It was six times the length of human and had teeth that could crush turtle shells – and it was the largest marine crocodile ever to have lived.


That’s what scientists have concluded from the fossil of an extinct reptile unearthed in the Tunisian desert which they have called Machimosaurus rex.

The beast, which was 10.6 metres long and whose skull alone measured more than 1.5 metres, lived 130 million years ago in a shallow sea that is now North Africa.

Referring to its bullet-shaped teeth, University of Alberta Phd student Tetsuto Miyashita who contributed to the research, said: “These teeth weren’t for cutting or piercing flesh, they were built for crushing bones.”

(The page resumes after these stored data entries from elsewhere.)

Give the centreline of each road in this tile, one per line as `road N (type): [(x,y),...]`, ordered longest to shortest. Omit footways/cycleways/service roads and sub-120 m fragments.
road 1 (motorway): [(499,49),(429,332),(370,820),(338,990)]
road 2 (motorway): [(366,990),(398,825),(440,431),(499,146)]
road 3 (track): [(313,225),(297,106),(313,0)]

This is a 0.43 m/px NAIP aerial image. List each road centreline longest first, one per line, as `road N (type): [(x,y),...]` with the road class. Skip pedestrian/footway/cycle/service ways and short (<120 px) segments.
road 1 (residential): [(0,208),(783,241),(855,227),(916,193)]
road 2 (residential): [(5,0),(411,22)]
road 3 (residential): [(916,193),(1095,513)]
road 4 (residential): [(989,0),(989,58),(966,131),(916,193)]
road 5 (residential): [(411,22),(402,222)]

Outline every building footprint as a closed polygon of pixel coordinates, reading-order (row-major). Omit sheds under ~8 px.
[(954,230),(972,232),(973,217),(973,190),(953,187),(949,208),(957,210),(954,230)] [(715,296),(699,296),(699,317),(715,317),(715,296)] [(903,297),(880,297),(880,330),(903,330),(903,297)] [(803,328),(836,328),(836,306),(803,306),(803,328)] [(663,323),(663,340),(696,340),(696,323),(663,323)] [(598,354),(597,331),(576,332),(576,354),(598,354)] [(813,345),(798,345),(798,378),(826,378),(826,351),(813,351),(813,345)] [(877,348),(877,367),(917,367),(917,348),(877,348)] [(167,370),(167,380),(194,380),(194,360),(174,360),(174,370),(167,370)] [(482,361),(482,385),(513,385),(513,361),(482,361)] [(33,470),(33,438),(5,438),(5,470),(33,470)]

Machimosaurus was originally uncovered by a joint Tunisian-Italian team of scientists in 2014. Federico Fanti, assistant professor at the University of Bologna and who lead that study, then contacted Miyashita via Skype to show him an image of the skull in the ground.

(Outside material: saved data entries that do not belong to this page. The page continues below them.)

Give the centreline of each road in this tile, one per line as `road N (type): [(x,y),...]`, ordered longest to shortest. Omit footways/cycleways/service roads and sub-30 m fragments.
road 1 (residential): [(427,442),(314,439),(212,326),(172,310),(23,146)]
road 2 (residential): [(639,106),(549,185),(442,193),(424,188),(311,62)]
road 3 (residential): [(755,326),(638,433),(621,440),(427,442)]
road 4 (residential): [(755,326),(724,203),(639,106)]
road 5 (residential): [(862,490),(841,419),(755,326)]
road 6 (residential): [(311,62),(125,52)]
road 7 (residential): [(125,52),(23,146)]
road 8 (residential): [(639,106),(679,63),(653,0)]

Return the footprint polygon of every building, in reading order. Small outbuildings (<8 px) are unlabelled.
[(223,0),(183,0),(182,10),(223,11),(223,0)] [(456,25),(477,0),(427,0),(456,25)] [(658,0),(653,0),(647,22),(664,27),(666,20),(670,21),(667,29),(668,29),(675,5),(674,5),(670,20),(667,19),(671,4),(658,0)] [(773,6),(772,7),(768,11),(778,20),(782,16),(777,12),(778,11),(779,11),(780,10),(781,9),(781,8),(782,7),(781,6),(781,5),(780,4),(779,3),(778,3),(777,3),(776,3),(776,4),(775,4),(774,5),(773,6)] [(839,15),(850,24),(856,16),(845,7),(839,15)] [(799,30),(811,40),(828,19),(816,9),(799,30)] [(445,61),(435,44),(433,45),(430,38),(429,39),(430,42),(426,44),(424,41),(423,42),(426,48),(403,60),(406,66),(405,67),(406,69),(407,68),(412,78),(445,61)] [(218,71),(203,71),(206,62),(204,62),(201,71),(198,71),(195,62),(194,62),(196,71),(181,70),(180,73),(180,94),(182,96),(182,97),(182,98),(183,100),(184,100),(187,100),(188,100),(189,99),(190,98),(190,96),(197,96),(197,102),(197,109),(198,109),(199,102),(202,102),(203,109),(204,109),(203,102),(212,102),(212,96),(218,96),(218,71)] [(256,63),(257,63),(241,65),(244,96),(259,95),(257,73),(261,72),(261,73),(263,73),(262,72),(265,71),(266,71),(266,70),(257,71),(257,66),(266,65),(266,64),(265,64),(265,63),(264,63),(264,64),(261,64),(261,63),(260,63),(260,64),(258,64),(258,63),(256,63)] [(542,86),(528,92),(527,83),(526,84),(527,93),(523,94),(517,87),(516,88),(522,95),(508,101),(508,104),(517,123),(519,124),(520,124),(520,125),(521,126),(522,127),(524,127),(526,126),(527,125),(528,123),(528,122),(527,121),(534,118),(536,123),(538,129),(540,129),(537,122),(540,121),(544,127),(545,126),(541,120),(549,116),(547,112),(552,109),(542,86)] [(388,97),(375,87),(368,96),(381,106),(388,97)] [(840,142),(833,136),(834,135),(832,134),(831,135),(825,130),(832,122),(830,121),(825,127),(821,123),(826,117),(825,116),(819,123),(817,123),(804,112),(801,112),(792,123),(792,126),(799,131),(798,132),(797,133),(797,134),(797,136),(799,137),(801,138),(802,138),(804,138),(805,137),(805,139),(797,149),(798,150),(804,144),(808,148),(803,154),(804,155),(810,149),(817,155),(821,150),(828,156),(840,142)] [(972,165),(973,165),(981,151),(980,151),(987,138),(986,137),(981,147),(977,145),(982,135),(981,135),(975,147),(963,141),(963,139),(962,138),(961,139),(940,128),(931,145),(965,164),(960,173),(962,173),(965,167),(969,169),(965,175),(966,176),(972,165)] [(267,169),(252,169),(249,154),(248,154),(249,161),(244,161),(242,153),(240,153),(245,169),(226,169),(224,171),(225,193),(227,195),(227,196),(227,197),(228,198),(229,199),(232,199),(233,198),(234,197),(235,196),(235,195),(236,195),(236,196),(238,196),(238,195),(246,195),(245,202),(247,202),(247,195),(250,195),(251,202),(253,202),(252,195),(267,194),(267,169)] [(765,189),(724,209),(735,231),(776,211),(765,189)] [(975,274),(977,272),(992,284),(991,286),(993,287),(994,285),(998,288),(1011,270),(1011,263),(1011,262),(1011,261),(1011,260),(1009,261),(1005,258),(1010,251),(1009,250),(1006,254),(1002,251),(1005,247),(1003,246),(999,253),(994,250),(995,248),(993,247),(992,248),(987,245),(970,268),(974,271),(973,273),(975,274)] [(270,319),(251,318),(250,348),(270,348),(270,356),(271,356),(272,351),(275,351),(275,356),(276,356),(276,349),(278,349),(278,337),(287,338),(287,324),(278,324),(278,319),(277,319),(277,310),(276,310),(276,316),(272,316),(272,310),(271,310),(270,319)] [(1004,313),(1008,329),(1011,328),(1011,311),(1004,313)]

“There was a neck attached to it, and then the back, and the tail, and the limbs sticking out sideways,” Miyashita said. “The whole crocodile was there.”

“I could tell the whole length of the skull must be about my height, 5.5 feet. That’s larger than the skull of Tyrannosaurus rex.”


An illustration shows how Machimosaurus was roughly six times the length of a human.

But because of political instability in Tunisia, to date just the skull has been retrieved, and Fanti and Miyashita have been able to study it for only three days in the capital, Tunis.

“Sometimes we are reminded that our endeavor to unlock ancient mysteries is only possible through peace, freedom and the sheer goodwill of people,” Miyashita said.


Sarcosuchus imperator is usually cited as the largest crocodilian ever. It measured an estimated 11-12m and prowled riverbanks in what is now sub-Saharan Africa and South America 110 million years ago.